Step 1 :
After factoring out $ x $ we have:
$$ x^{4}-x^{3}-4x^{2}+4x = x ( x^{3}-x^{2}-4x+4 ) $$Step 2 :
To factor $ x^{3}-x^{2}-4x+4 $ we can use factoring by grouping:
Group $ \color{blue}{ x^{3} }$ with $ \color{blue}{ -x^{2} }$ and $ \color{red}{ -4x }$ with $ \color{red}{ 4 }$ then factor each group.

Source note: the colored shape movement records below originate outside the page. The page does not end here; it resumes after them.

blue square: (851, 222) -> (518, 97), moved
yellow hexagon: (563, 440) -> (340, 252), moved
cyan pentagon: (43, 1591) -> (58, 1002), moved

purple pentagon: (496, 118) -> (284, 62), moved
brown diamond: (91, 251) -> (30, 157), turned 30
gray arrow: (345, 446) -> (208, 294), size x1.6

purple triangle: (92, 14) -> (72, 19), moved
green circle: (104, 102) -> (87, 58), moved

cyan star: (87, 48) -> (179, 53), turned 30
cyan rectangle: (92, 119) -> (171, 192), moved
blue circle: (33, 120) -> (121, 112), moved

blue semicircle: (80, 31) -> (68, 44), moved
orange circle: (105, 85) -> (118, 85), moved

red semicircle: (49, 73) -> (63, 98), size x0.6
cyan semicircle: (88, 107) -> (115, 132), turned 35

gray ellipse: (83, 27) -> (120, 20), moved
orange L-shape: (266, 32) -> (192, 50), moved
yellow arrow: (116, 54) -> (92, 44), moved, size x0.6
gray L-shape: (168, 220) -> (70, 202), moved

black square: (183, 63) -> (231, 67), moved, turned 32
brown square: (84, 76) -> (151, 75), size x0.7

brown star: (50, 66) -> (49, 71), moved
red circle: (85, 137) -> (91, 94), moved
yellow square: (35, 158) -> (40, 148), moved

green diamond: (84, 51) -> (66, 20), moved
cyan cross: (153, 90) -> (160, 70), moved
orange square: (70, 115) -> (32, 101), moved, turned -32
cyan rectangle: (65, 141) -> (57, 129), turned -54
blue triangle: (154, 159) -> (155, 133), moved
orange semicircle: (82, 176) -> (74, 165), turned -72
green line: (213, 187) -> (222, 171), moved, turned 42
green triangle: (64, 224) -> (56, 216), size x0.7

$$ \begin{aligned} x^{3}-x^{2}-4x+4 = ( \color{blue}{ x^{3}-x^{2} } ) + ( \color{red}{ -4x+4 }) &= \\ &= \color{blue}{ x^{2}( x-1 )} + \color{red}{ -4( x-1 ) } = \\ &= (x^{2}-4)(x-1) \end{aligned} $$Step 3 :
Rewrite $ x^{2}-4 $ as:
$$ x^{2}-4 = (x)^2 - (2)^2 $$Now we can apply the difference of squares formula.
$$ I^2 - II^2 = (I - II)(I + II) $$After putting $ I = x $ and $ II = 2 $ , we have:
$$ x^{2}-4 = (x)^2 - (2)^2 = ( x-2 ) ( x+2 ) $$